Denby is trying to find ways of improving Amaranth and encourage smallholders to grow the plant rather than just gather it. She’s started by looking at Amaranth diversity and looking at water use efficiency, and nutritional water use efficiency. This means the plants keep their nutritional value when in drought conditions. It is also necessary for the plant to taste pleasant.
Talk by Zoë Migicovsky
The last speaker was Zoë Migicovsky on the genomics of apple domestication.
Malus domestica is thought to have been domesticated from M. sieversii, though there are significant genetic differences, due to introgression from other species like European crab apple. Looking at the genes, the crab apple has a stronger influence on cider apples over eating apples.
She has been looking into colour. Earlier this year reseachers found an association between a retrotransposon and red colour. She has found selection in the same region of the genome.
Another study was on firm against soft apples, it’s hard to tell, but there might have been some selection for firmer apples. Allelic diversity of NAC18.1 is a major determinant of fruit firmness and harvest date in apple.
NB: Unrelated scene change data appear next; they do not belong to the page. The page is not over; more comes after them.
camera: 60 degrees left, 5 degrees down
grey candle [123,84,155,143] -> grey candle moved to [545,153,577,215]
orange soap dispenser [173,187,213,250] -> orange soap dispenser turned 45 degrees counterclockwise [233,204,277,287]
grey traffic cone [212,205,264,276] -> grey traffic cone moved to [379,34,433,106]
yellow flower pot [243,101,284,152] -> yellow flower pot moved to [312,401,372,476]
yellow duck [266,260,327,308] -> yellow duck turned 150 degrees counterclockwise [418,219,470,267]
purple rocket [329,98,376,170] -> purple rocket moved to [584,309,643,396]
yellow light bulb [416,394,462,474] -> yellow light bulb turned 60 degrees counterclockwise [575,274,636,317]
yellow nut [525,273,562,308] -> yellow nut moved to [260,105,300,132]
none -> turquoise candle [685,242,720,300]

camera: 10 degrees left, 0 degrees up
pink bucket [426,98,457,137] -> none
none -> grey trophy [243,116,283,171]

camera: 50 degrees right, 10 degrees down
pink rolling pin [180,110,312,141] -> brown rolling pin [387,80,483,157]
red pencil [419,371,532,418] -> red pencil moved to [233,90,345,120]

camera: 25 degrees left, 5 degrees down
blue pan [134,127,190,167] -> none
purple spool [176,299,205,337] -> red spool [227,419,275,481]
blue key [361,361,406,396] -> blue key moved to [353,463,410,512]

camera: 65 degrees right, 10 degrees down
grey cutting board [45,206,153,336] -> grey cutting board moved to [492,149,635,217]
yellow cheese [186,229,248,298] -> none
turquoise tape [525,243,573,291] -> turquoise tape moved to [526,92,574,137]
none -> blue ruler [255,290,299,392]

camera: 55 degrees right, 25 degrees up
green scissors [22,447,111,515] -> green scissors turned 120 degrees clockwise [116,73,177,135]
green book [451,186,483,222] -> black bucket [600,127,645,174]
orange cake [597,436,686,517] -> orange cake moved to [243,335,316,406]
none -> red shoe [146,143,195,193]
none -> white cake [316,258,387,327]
Apples are clonally propagated. By taking cuttings an grafting there’s very little to no genetic variation in apple cultivars. Variation does happen on branches in buds, and these can be selected for. Even though they look different, they’re nearly genetically identical.
Somewhat surprising is that nine of the top ten apples are fairly closely related. Migicovsky presented a diagram of apple cultivars connected by their first degree relatives. You can get between most of the popular cultivars in just one or two steps. The outlier is Honeycrisp, an apple that hasn’t taken off in Europe yet. If you want a diverse apple, go for Honeycrisp.